» **Aim of the exercise**: The answer should consist solely of the lines from the first one below through the line containing "hyalurónovou...", copied exactly.
------ Dataset entries
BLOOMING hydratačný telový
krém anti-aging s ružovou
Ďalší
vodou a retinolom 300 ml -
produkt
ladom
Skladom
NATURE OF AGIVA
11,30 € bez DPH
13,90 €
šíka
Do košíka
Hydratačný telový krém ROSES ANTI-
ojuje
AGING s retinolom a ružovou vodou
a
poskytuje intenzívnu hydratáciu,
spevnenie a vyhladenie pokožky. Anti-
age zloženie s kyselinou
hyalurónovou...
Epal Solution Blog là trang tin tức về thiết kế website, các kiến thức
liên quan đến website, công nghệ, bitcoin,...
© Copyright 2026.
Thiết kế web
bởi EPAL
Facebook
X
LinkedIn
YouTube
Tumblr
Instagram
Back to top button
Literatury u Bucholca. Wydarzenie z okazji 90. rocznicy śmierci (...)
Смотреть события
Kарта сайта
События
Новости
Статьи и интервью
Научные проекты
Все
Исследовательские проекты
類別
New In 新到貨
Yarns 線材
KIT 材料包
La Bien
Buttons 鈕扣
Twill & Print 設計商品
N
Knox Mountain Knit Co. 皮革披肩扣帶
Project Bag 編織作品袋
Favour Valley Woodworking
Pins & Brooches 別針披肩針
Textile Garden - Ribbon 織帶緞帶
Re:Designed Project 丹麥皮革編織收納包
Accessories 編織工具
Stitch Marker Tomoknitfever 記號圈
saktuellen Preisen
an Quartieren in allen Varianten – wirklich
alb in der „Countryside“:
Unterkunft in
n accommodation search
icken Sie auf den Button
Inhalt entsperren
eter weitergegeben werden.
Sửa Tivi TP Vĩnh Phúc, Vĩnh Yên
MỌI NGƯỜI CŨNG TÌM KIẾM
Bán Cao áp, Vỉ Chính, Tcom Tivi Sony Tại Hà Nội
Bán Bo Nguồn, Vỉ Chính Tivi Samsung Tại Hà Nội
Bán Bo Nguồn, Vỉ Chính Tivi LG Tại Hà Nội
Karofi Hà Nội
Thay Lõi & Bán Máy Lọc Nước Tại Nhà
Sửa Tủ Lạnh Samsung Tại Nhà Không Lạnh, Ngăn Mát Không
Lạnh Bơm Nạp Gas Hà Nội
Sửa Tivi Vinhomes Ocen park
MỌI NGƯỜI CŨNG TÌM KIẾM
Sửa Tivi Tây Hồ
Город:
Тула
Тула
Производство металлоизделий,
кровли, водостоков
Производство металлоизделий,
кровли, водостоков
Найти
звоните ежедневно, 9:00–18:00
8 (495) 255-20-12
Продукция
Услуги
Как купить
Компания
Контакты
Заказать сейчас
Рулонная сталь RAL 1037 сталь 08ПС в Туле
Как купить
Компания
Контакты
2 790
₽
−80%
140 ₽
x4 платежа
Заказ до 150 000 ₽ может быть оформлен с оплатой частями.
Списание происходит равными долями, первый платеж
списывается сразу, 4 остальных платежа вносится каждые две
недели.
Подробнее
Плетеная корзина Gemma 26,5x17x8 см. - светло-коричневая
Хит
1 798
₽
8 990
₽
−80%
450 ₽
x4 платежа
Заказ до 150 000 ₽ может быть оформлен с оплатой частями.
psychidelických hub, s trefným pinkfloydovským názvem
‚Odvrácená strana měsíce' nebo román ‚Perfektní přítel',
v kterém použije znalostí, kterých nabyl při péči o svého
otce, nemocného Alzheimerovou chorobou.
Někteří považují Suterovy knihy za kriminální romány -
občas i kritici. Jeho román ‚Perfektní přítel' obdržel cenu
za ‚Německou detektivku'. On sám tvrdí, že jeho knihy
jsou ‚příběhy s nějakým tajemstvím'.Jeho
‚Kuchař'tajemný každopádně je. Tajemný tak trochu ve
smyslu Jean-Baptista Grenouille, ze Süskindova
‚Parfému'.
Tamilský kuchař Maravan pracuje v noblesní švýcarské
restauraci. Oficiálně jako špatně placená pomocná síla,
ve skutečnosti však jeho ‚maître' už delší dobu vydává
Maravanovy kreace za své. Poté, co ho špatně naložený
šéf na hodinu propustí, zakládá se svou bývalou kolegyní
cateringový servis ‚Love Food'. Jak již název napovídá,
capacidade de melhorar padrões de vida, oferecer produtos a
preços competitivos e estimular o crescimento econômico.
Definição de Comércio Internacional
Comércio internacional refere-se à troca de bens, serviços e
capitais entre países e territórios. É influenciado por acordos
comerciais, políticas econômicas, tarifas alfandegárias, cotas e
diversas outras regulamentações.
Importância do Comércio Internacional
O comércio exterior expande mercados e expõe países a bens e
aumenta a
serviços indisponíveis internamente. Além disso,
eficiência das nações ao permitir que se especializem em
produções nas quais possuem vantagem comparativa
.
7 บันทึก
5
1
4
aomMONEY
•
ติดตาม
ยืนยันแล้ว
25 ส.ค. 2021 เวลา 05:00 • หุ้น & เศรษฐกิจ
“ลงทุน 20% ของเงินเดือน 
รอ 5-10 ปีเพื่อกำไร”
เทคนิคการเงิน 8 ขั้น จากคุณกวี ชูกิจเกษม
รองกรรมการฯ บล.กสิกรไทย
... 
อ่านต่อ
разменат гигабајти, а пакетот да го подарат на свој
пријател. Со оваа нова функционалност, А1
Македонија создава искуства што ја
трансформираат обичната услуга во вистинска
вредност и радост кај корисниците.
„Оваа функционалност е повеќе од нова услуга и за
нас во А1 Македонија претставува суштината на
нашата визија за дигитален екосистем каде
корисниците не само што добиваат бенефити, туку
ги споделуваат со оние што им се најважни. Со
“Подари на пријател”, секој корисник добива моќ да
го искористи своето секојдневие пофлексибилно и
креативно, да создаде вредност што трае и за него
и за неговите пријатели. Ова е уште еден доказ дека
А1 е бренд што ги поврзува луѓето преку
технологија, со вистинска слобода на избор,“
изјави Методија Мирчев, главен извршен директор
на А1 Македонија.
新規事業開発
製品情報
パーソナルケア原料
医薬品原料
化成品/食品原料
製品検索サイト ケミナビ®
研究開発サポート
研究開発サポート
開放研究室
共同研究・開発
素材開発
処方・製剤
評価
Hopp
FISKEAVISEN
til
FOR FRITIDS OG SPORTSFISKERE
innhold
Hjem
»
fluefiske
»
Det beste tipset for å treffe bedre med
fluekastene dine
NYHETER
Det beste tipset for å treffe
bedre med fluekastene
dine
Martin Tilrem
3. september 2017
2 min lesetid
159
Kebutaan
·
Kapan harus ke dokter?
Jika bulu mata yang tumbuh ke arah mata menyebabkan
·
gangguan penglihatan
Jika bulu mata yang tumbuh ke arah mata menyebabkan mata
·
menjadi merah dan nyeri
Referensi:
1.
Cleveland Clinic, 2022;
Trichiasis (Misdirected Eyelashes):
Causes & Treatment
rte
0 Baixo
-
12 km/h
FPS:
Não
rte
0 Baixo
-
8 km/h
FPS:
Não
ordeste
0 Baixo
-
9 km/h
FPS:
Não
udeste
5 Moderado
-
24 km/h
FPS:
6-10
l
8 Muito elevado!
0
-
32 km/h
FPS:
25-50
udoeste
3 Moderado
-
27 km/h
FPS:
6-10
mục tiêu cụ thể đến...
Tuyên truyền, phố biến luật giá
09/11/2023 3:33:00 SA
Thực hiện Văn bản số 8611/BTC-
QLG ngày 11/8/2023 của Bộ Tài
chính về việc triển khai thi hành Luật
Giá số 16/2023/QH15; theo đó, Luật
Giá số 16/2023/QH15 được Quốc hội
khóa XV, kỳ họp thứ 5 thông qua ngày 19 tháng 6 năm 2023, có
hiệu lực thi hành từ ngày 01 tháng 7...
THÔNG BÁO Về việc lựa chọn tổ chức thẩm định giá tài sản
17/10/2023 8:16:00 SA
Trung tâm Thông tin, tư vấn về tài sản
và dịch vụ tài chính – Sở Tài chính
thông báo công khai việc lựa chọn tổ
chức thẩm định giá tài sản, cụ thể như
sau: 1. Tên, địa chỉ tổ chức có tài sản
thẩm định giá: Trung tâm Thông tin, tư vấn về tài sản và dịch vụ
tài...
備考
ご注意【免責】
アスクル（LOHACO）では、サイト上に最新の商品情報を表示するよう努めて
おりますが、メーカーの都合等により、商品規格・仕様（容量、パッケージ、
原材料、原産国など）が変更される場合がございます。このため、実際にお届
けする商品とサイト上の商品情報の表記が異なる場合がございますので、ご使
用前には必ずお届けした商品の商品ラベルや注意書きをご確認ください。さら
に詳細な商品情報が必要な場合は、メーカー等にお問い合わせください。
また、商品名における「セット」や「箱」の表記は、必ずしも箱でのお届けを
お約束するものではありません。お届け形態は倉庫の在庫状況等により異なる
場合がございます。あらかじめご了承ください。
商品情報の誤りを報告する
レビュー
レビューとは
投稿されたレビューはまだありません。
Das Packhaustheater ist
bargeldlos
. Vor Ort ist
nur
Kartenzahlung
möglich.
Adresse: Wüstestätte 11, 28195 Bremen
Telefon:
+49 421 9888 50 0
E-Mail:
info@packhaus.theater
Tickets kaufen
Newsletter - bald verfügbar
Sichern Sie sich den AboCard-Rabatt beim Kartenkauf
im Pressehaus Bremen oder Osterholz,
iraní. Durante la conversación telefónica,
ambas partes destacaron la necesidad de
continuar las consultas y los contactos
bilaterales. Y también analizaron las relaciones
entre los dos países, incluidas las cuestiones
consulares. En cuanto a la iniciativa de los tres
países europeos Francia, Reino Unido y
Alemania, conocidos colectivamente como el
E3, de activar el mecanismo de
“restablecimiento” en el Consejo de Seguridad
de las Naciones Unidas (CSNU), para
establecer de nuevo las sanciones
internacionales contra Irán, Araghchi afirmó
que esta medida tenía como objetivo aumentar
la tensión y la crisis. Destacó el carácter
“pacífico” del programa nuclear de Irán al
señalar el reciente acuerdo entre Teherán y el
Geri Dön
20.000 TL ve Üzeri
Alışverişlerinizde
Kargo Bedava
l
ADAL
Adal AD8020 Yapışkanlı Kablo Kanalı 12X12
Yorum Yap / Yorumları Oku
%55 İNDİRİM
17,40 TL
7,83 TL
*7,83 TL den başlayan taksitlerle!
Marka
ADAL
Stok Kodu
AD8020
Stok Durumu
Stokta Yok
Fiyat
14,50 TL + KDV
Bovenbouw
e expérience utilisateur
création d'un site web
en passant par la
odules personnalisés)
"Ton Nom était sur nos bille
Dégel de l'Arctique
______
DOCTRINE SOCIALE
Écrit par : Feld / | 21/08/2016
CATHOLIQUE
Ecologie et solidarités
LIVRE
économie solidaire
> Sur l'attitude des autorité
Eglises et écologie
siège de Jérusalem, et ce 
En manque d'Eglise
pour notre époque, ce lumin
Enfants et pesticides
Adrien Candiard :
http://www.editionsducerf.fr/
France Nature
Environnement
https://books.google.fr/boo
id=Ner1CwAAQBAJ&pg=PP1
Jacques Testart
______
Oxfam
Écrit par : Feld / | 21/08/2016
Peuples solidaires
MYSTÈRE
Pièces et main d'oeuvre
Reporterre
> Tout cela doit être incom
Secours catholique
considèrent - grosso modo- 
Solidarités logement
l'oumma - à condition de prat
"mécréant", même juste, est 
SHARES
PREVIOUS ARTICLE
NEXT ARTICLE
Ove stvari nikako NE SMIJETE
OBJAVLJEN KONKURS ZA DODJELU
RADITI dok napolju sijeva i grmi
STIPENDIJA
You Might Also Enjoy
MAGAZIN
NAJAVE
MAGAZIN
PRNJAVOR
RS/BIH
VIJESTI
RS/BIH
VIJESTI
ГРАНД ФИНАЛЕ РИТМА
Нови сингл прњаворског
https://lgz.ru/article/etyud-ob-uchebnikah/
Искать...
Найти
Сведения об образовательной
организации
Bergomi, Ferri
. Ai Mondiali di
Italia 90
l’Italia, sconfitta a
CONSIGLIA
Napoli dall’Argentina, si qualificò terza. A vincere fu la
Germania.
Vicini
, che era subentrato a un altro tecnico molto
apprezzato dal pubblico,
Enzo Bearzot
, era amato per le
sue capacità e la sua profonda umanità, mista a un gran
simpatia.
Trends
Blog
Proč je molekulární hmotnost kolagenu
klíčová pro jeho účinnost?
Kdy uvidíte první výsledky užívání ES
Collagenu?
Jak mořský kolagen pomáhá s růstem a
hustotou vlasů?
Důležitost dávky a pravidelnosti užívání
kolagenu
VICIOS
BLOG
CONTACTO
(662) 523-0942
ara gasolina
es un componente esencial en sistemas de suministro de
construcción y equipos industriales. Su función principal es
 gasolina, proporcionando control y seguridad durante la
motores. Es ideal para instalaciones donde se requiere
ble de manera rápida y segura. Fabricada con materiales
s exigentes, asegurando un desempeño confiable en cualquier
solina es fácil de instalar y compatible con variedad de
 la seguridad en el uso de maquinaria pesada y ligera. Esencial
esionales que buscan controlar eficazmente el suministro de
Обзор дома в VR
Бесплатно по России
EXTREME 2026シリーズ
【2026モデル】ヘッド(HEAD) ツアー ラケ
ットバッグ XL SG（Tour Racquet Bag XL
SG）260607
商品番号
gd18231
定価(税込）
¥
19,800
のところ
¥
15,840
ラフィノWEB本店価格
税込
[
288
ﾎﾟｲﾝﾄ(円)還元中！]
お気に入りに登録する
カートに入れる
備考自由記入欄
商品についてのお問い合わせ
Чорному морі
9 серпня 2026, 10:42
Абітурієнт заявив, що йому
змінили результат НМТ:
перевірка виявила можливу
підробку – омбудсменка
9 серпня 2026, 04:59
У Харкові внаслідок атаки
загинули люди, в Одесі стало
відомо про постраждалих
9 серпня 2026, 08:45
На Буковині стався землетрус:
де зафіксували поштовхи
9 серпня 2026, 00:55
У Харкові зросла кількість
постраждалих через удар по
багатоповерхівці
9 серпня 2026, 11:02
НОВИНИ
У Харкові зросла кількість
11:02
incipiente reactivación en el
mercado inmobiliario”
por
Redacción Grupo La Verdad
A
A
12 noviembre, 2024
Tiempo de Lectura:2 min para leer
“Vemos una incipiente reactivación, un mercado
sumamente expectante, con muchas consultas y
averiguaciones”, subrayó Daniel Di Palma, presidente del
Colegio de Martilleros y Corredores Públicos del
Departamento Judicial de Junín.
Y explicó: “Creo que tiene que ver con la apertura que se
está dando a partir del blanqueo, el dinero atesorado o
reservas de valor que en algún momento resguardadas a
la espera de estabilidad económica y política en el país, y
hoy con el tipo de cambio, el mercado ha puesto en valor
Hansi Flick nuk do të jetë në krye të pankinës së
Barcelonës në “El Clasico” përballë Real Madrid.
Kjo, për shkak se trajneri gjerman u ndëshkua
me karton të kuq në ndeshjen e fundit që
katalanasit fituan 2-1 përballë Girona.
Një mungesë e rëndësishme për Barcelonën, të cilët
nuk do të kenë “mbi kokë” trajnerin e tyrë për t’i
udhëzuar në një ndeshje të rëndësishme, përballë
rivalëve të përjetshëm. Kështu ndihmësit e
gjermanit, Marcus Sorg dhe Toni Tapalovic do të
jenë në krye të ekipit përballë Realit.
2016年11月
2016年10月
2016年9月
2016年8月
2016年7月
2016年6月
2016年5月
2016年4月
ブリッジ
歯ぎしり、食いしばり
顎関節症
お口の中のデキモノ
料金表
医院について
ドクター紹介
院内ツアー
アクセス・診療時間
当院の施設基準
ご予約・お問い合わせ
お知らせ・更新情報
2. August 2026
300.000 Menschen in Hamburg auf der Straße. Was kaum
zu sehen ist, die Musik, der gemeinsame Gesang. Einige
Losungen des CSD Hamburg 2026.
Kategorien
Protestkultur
------------
» **Task output**:
BLOOMING hydratačný telový
krém anti-aging s ružovou
Ďalší
vodou a retinolom 300 ml -
produkt
ladom
Skladom
NATURE OF AGIVA
11,30 € bez DPH
13,90 €
šíka
Do košíka
Hydratačný telový krém ROSES ANTI-
ojuje
AGING s retinolom a ružovou vodou
a
poskytuje intenzívnu hydratáciu,
spevnenie a vyhladenie pokožky. Anti-
age zloženie s kyselinou
hyalurónovou...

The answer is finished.